## AUFGABE 1:
Mit wem haben die oppositionellen Verbände laut dem Text über Fifa-Präsident Infantino offenbar Gespräche geführt?
## AUFGABE 2:
Schreibe den Text über Fifa-Präsident Infantino im Anschluss an seinen letzten Satz weiter.

## TEXTAUSZUG:
<<<<

15 afrikanische Verbände wenden sich von Infantino ab. Die Uefa und die nordamerikanische Concacaf wollen eine gemeinsame Nations League ohne Fifa.

Läuft nicht mehr so richtig rund: Gianni Infantino

Bradley Collyer/PA Wire/dpa

Der angeschlagene Fifa-Präsident Gianni Infantino gerät stärker unter Druck. Laut dem britischen Guardian sind 15 afrikanische Verbände aus dem Infantino-Lager ausgebrochen. Bisher hatte Infantino in Afrika uneingeschränkten Rückhalt und eine starke Machtbasis. Nun haben die oppositionellen Verbände offenbar Gespräche mit Fifa-Generalsekretär Mattias Grafström geführt, ob dieser sich eine Gegenkandidatur vorstellen könne. Grafström hat sich dazu bisher nicht geäußert.

>>>>

[Gesammelte Dateneinträge]

<<<<

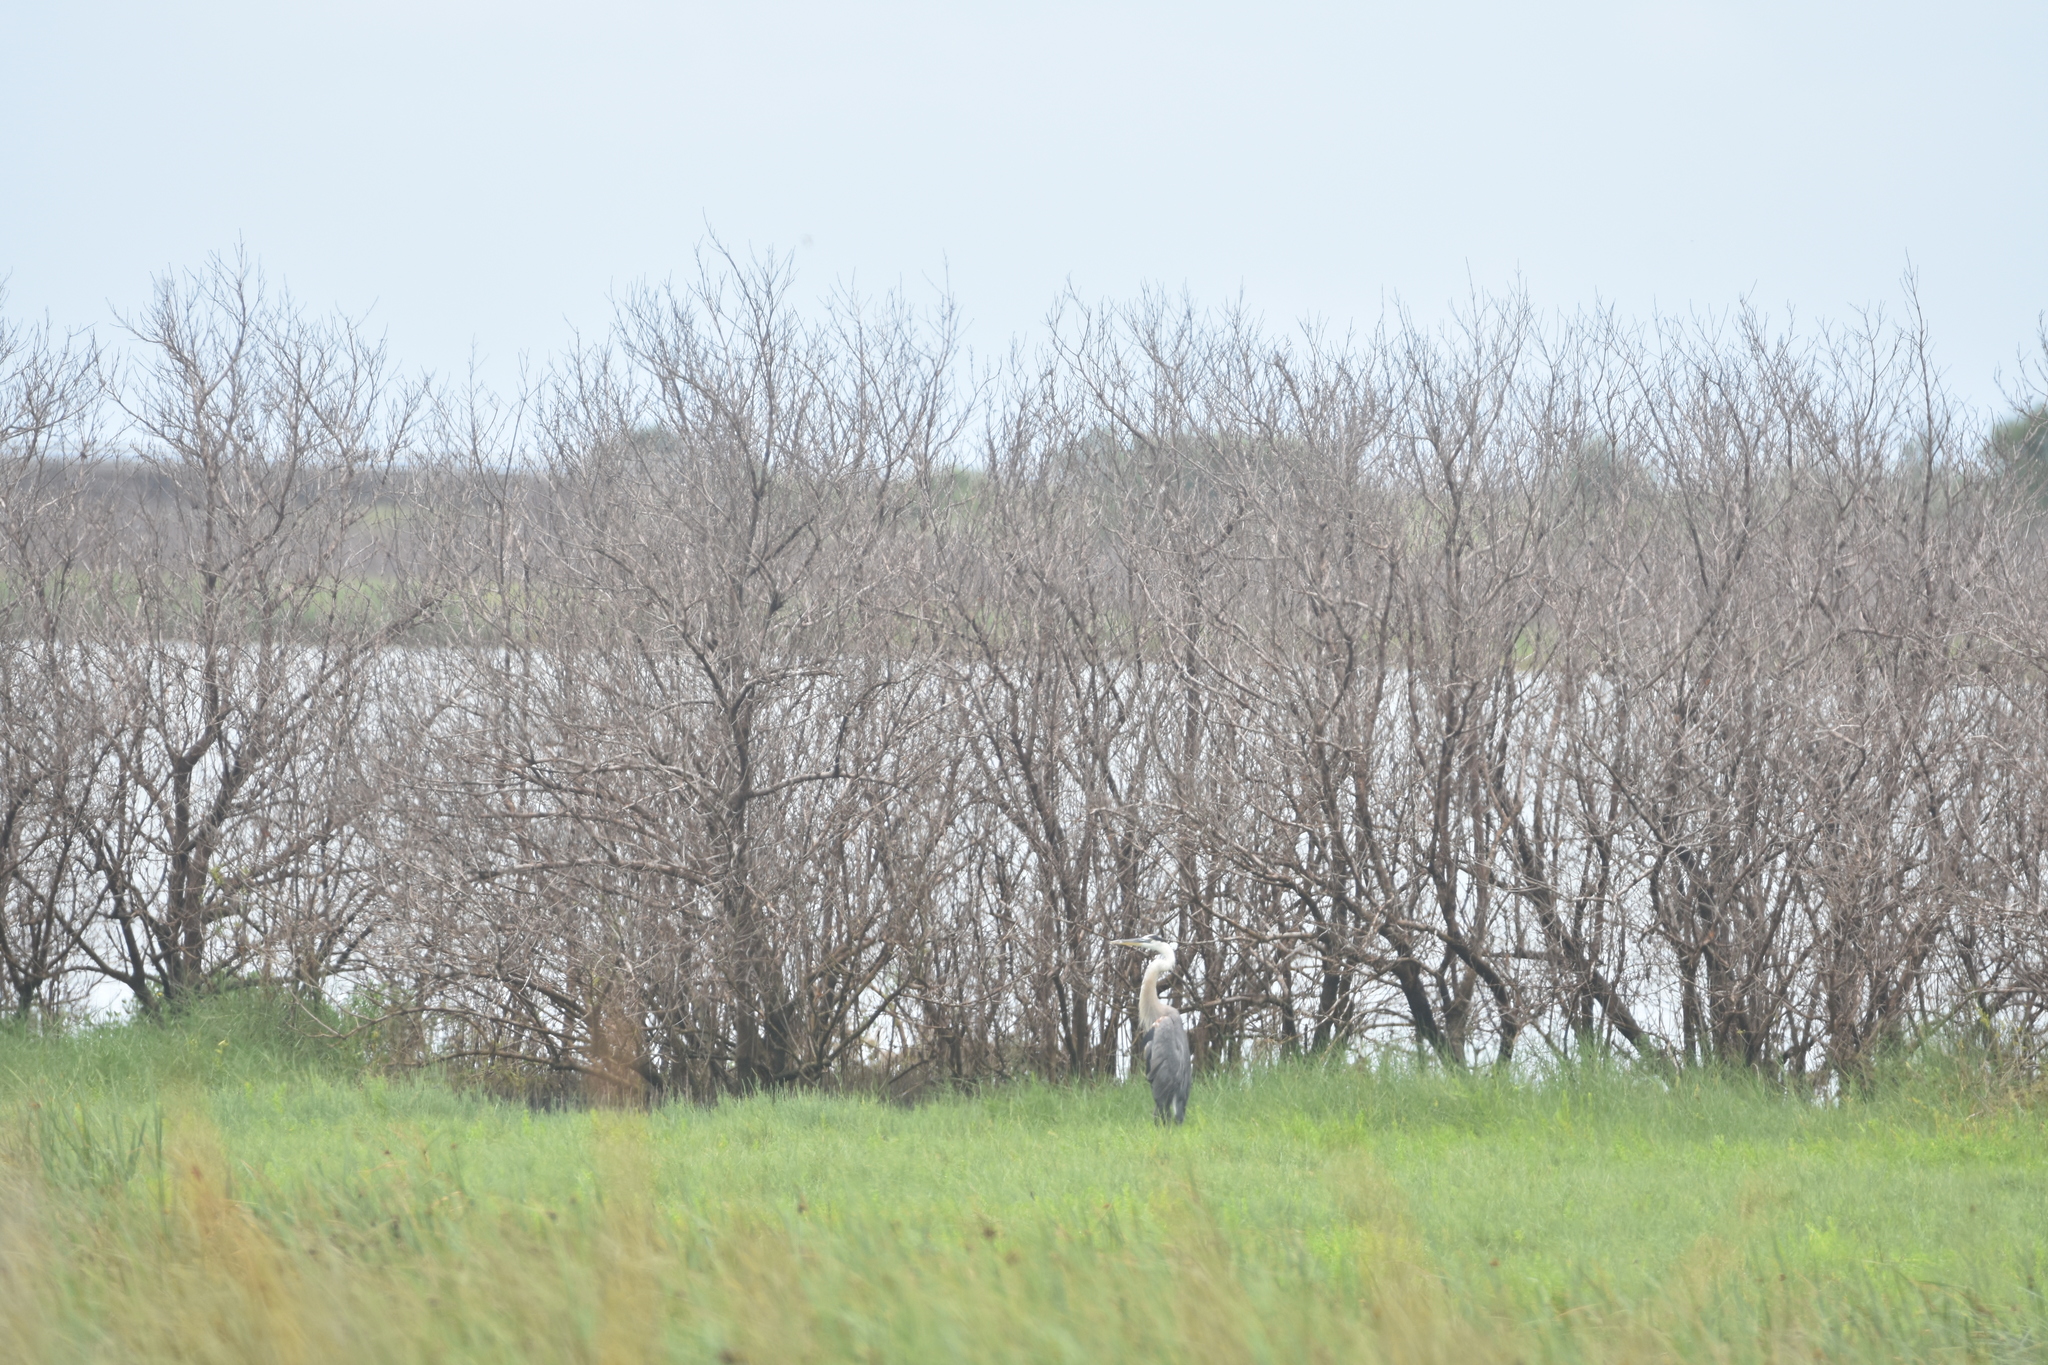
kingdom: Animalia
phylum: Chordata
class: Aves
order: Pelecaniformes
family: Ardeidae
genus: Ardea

>>>>
<<<<

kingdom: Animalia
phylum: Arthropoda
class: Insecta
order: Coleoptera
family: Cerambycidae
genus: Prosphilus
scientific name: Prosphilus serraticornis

>>>>

## ANTWORT 1:
Mit Fifa-Generalsekretär Mattias Grafström.

## ANTWORT 2:
Mattias Grafström hatte sich initial gegen Infantinos Privatisierungspläne bei der Fifa gestellt und war dann eingeknickt. Doch offenbar, so der Guardian, habe seine erste Reaktion bei mehreren afrikanischen Verbandspräsidenten Hoffnung geweckt für die Wahl zum Fifa-Präsidenten im März 2027. Die anonymen Quellen brachten auch Scheich Salman, den Präsidenten des asiatischen Verbands AFC, als Infantinos Gegenkandidaten ins Spiel, der „mit Sicherheit gewählt“ werden würde.